Testbericht: Auracast Höranlage im Theater
17. März 2025
Beat Graf, Höranlagen- und Auracast-Experte von Pro Audito testet zum ersten Mal eine Auracast-Höranlage in einem Theater. Lesen Sie hier den Erfahrungsbericht.
Die Test-Installation fand in der “Alten Reithalle” der Bühne Aarau statt. Getestet wurde das System “Auri” von “Listen Technologies”.
Das Ergebnis: Grundsätzlich positiv
Ein einzelner Sender im Dachgebälk schaffte es, den ca. 22 x 80m grossen Saal zu versorgen. Sprich: Der ungefähr in der Mitte des Raums montierte Sender konnte an allen Besucherplätzen empfangen werden. Ob der Empfang in allen Situationen – also auch wenn hunderte von Besucher:innen mit Smartphones im Saal sind – tatsächlich bis zum letzten Platz ausreicht, wird sich erst im Betrieb zeigen. Sollte das nicht der Fall sein, wäre aber das Nachrüsten eines zweiten Senders kein Problem.
Kein Ton ohne Mikrofone
Schwieriger gestaltete sich dagegen die Mikrofonierung: In der “Alten Reithalle” werden viele Veranstaltungen (Theaterstücke, Konzerte etc.) ohne Mikrofone durchgeführt. Bei Konzerten ist das kein grosses Problem, denn die Akustik der “Alten Reithalle” ist für Musik ausgelegt und die Besucher:innen können auf die Höranlage verzichten. Anders bei Sprache. Damit die Höranlage einen Nutzen bringt, muss die Sprache von einem Mikrofon aufgenommen werden, das nahe am Mund der sprechenden Person platziert ist. Es bräuchte also Kopfbügelmikrofone, Handmikrofone oder Ansteckmikrofone, die über ein Mischpult abgemischt werden. Die vermeintlich einfache Lösung, Richtmikrofone aus grösserer Distanz auf die Sprechenden zu richten, liefert meist – und auch in der “Alten Reithalle” – eine ungenügende Sprachverständlichkeit.

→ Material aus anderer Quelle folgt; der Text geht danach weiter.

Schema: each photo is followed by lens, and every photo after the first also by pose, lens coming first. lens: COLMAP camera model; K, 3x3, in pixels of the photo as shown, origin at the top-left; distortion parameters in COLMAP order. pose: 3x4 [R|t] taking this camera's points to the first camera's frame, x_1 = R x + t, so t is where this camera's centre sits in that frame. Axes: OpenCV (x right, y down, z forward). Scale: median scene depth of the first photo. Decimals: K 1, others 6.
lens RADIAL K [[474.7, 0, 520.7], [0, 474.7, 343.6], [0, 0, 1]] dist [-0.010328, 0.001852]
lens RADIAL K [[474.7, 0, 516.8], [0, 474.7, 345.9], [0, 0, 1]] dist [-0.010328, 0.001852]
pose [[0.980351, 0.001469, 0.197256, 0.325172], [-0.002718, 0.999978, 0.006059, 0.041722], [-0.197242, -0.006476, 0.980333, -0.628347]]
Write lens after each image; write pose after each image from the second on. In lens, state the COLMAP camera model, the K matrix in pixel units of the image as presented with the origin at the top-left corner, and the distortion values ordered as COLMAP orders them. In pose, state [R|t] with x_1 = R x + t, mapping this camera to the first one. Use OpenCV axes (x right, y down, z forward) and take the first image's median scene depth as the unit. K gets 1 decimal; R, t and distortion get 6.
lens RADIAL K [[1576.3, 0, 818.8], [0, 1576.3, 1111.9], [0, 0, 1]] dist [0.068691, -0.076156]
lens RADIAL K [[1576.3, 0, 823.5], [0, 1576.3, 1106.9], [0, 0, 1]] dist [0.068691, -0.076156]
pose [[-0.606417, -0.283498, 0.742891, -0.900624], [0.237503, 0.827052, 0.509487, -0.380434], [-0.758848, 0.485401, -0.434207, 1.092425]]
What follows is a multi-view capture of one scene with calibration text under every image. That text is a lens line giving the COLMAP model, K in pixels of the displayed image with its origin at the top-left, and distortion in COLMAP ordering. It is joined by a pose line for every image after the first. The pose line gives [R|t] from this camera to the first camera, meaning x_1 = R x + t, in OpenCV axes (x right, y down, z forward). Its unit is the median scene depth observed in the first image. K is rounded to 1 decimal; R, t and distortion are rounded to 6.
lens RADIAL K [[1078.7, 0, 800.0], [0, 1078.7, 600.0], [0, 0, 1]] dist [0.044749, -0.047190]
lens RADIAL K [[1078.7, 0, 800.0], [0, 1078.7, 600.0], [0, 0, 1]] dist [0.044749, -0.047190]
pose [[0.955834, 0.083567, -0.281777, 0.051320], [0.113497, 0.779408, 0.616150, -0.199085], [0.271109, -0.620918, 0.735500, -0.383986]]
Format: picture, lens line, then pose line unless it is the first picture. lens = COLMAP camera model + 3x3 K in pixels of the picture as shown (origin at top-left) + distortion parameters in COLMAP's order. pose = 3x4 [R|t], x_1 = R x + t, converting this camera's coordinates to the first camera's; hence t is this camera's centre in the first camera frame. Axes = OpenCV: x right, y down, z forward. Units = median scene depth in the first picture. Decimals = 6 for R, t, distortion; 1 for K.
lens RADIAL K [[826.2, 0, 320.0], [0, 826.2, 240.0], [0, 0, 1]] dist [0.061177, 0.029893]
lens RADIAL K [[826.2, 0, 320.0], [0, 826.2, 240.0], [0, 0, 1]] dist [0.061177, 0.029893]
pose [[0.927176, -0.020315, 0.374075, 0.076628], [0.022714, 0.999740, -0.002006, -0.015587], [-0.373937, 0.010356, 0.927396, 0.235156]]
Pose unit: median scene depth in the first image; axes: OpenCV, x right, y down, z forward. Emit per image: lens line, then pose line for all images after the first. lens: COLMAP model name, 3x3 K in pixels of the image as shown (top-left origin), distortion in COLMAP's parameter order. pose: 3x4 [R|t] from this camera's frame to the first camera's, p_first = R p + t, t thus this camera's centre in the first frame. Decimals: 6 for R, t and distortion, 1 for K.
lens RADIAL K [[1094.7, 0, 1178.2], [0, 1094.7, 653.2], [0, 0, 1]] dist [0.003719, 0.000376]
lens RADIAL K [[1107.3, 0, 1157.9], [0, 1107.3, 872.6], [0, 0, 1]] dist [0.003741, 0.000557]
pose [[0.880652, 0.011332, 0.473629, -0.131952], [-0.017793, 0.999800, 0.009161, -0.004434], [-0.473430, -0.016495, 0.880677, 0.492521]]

Latenz – die Zeit, bis das Audio in den Ohren ankommt
Die Übertragung vom Sender auf die Empfänger mit induktiver Halsschleifen dauerte je nach Konfiguration 36 bis 43 Millisekunden, was gerade so akzeptabel sein könnte. Die Übertragung auf die für den Test verwendeten Hörgeräte “GN Resound Nexia” dauerte mit 56 bis 58 Millisekunden jedoch bereits zu lange.
Zu dieser Latenz muss man nun die Latenz des Audiosystems bzw. die Laufzeit des Luftschalls von den Sprechenden auf das Richtmikrofon – also nochmals ca. 30 Millisekunden – hinzuaddieren. Somit liegt die Gesamtlatenz zwischen rund 65 bis 90 Millisekunden. Je nach Sitzplatz und individueller Hörversorgung ist diese Latenz problematisch. Beispielsweise wenn eine Person weit vorne sitzt und eine offene oder einseitige Hörversorgung hat. Generell gilt: Wenn jemand vorne sitzt und das Richtmikrofon der Höranlage weit hinten platziert ist, erreicht die Person ohne Höranlage oft eine bessere Hör-Qualität.
Fazit
Beat Graf fasst als Fazit zusammen: «Das Auracast-System hat gut funktioniert und ist sehr einfach nachzurüsten. Die Schwierigkeit in allen Theatern und bei allen elektroakustisch unverstärkten Veranstaltungen bleibt die Mikrofonierung. Diese entscheidet jedoch massgeblich über den Nutzen von Höranlagen, egal ob Induktion oder Auracast.»